Being diagnosed with autism is often seen as a tragedy. But for Jac den Houting, it was the best thing that ever happened to them. As an autistic person, concepts like the neurodiversity paradigm, the social model of disability, and the double empathy problem were life-changing. In this talk, Jac combines these ideas with their own personal story to explain why we need to rethink the way we understand autism.
Jac delivered this talk in September 2019 as part of TEDxMacquarieUniversity. Visit the talk in its official home at TED.com, here!
We know that the Earth is round. Everything we understand about this planet is grounded in the fundamental assumption that the Earth is round. But there was a time, not all that long ago, when we knew that the Earth was flat. That's called a paradigm shift. Our basic assumptions about the Earth changed because we had evidence showing that our previous assumptions were wrong.
Just like the shape of the Earth, there are assumptions about autism too. Most people understand autism through medical assumptions. They understand autism as a medical condition, a disorder, even as a tragedy. In the medical paradigm, we're taught to believe that there's a correct way to develop neurologically, that there's a right way for our brains to work, the "normal" way, and that any other way of developing is wrong and needs to be treated and fixed.
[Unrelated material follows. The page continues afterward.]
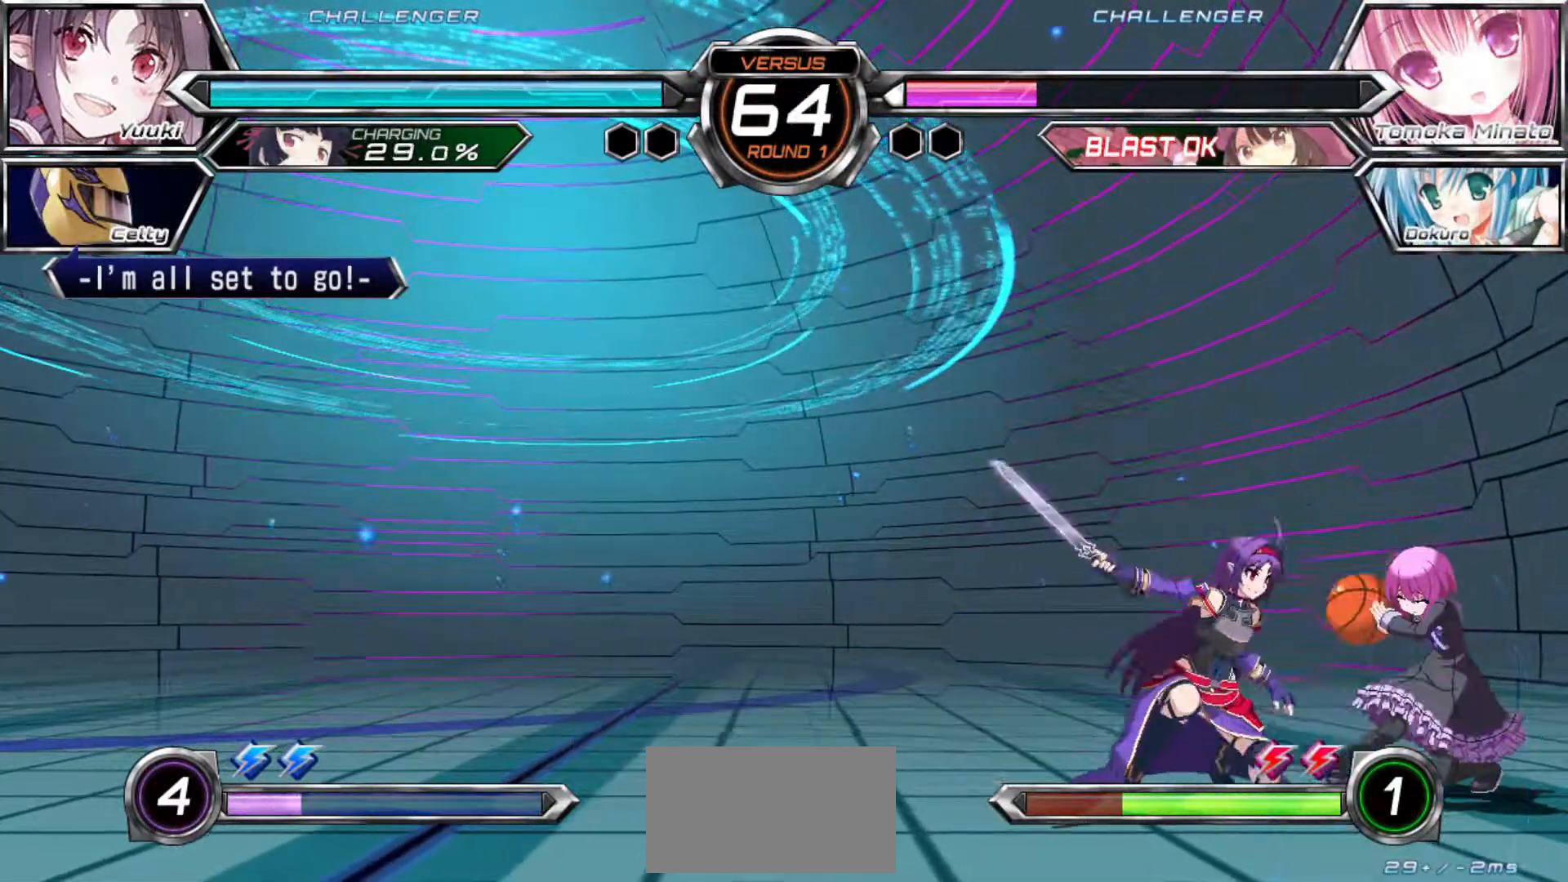
{"buttons": ["R1"], "left_stick": "center", "events": [[17, "left_stick", "right"], [133, "left_stick", "up"], [283, "left_stick", "left"], [383, "left_stick", "center"], [500, "R1", "down"]]}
In 2011, when I was 25 years old, I was diagnosed with autism, and it wasn't a tragedy. It was the best thing that's ever happened to me. Finding out that I'm autistic brought me an overwhelming sense of relief. My whole life, up to that point, finally made sense. My paradigm about myself shifted. I wasn't a failed neurotypical person. I was a perfectly good autistic person. After my diagnosis, I did what most of us would probably do, I went to Dr. Google, (laughter) and I started researching autism. Eventually, I upgraded from Dr. Google. I did my Ph.D. in autism, became a doctor myself, and today, I'm proud to be one of a growing number of openly autistic people working in autism research.
But, in those early days, I wasn't running a complex research project, I was just trying to learn more about myself. And learn about myself, I did. I was bombarded with information. I was bombarded with information about my deficits. Autism causes deficits in social interaction, deficits in communication, restricted and repetitive behaviors, sensory processing deficits. For me, that information just didn't make sense. Finding out that I'm autistic had completely changed my life for the better. How could something that was so positive for me be such a bad thing?
So, I went back to Dr. Google, but this time I dug deeper. I started to find information about autism that was written not by researchers or other professionals, but by actual autistic people. I discovered a thing called the "neurodiversity paradigm".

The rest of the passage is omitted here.